We suggest choosing a dietary pattern of healthy foods, e.g. Dietary Approaches to Stop Hypertension (DASH) or Mediterranean-style diets, rather than focusing on specific nutrients. This approach allows greater flexibility and personal preference in diet and may improve long-term adherence [24]. A Mediterranean-style diet can reduce the incidence of diabetes, independent of caloric restrictions. In a trial that examined the effects of two Mediterranean diets (one supplemented with extra virgin olive oil [EVOO] and the other, mixed nuts) and a low-fat diet (control) on cardiovascular outcomes [25], showed that the EVOO diet had the lowest diabetes risk. Changes in weight and physical activity did not differ among the three groups.

Smoking Cessation

Avoidance of smoking and smoking cessation should be encouraged as smokers have increased risk of diabetes-related microvascular and macrovascular complications and premature death. Cigarette smoking is a predictor of incident T2DM (hazard ratio: 1.31, CI: 1.04–1.65) [26]. While weight gain is often reported after smoking cessation [27], the net effect is better cardiovascular protection including improved exercise tolerance, lipid profile, blood pressure and proteinuria. Smoking cessation should be coupled with strategies for diabetes prevention and early detection.

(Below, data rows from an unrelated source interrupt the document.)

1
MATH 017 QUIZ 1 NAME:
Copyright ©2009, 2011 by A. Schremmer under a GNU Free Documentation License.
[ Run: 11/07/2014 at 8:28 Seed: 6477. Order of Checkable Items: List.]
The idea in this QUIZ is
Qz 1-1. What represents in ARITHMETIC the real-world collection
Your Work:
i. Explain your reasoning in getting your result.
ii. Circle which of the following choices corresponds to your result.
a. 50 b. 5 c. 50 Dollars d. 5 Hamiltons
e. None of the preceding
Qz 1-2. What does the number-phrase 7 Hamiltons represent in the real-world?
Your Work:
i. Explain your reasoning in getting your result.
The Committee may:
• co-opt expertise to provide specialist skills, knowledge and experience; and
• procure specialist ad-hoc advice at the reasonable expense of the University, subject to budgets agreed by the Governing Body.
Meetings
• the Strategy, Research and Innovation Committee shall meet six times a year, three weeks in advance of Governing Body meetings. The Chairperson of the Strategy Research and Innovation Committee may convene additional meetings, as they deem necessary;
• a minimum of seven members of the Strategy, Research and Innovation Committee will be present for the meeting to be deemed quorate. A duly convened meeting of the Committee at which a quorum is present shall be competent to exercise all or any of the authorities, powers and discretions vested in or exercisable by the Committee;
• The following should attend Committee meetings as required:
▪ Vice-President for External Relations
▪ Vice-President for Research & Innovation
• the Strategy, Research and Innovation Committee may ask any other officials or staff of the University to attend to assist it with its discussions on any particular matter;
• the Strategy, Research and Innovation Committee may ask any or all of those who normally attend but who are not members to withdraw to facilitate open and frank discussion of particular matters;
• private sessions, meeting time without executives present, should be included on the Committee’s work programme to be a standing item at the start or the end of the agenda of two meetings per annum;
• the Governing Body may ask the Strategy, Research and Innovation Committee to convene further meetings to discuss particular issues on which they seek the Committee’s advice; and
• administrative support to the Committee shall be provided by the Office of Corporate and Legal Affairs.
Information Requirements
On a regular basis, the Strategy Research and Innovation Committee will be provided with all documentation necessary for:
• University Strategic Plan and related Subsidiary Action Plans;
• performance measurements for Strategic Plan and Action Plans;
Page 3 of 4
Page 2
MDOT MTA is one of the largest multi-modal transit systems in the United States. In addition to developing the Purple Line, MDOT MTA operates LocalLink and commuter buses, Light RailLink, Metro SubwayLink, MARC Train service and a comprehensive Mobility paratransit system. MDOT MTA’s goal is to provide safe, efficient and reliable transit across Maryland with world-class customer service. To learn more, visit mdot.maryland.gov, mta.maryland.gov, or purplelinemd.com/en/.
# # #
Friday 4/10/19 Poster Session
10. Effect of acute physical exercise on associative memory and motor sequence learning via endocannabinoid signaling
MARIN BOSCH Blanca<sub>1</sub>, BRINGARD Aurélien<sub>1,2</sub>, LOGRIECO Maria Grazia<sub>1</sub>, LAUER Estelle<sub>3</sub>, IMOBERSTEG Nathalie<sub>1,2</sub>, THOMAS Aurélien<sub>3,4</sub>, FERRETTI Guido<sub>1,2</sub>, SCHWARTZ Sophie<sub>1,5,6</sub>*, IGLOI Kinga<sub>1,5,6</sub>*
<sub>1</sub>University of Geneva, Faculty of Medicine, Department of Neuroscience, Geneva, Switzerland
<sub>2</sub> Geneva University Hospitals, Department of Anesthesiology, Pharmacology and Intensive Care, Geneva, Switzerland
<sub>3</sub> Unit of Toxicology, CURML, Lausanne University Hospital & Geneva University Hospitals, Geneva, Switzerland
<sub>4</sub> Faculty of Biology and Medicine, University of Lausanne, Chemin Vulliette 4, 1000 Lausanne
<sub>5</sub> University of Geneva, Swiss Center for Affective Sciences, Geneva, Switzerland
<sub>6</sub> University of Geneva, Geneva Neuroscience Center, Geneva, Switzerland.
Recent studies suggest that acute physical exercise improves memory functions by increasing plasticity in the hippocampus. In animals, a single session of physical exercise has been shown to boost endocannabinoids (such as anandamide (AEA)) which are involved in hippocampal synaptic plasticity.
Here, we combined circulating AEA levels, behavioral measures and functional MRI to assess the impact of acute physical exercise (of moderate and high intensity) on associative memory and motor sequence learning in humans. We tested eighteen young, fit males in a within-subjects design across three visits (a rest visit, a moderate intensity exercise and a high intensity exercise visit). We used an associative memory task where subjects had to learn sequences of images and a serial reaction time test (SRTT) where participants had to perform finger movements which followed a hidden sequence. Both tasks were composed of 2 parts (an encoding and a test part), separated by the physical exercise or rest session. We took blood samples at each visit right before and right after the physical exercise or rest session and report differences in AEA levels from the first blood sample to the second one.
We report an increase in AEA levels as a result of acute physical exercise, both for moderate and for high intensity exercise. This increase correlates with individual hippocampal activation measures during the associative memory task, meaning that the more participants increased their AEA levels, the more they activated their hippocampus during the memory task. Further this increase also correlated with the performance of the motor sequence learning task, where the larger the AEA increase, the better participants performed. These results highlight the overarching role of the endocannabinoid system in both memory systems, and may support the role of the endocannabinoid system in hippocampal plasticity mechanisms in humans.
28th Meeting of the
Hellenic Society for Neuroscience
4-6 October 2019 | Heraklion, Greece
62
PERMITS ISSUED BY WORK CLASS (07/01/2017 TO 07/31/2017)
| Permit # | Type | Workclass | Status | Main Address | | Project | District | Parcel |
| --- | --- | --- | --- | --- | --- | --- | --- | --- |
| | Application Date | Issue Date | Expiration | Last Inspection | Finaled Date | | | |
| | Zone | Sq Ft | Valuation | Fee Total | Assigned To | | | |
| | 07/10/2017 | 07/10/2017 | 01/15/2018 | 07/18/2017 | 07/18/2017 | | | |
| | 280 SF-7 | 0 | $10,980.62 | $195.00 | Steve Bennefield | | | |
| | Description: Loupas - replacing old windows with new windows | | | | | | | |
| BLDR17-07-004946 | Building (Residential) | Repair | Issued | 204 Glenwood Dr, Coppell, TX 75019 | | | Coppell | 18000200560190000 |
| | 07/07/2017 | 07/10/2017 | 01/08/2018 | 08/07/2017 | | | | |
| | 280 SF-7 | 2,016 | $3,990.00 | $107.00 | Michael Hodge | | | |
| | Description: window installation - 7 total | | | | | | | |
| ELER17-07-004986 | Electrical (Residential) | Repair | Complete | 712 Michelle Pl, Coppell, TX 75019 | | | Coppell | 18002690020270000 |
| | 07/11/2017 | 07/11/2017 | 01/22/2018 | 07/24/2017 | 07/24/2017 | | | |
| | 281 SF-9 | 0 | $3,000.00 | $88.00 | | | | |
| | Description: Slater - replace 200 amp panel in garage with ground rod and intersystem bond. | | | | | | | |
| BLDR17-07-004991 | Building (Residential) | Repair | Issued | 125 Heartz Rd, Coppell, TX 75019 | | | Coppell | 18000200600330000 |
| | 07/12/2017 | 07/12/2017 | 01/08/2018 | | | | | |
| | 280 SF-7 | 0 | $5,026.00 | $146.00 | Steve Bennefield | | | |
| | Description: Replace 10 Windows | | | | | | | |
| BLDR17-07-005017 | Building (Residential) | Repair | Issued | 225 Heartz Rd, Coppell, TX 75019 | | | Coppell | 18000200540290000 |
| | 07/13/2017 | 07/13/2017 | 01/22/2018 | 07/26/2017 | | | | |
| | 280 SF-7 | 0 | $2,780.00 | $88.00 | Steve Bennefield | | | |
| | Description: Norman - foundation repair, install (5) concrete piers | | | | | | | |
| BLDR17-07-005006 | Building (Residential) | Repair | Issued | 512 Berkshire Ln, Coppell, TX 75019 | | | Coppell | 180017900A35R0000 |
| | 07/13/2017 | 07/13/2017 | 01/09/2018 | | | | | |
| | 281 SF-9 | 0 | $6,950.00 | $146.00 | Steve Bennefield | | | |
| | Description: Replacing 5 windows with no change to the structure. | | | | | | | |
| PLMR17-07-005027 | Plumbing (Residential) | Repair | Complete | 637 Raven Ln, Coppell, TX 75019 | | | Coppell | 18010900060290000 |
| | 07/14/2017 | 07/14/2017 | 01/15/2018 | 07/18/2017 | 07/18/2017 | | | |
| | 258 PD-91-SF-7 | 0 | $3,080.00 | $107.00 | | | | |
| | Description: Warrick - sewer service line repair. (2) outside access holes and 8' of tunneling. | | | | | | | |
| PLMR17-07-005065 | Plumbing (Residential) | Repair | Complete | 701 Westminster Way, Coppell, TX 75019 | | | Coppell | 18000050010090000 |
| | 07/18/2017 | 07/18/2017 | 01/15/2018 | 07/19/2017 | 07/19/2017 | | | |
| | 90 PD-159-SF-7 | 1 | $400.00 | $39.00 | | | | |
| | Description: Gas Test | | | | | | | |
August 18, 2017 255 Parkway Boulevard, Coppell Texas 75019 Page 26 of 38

Pharmacologic Therapy for Pre-Diabetes

Drug therapy is helpful in preventing T2DM in high-risk patients for whom lifestyle modification failed or is not sustainable. For selected patients (section Treatment of Pre-Diabetes) in whom lifestyle interventions failed to improve glycaemic indices, the ADA recommends metformin for diabetes prevention or delay [28]. Additional benefits of metformin include reductions in FPG, fasting insulin and modest improvements in BMI, high-density lipoprotein, low-density lipoprotein and TG [29]. These benefits persist for some time after stopping metformin [30]. Metformin has been used for prevention of T2DM in many parts of the world including the UAE and most of the Gulf countries. However, in older individuals (=60 years of age at baseline), lifestyle intervention was found to be more effective [19].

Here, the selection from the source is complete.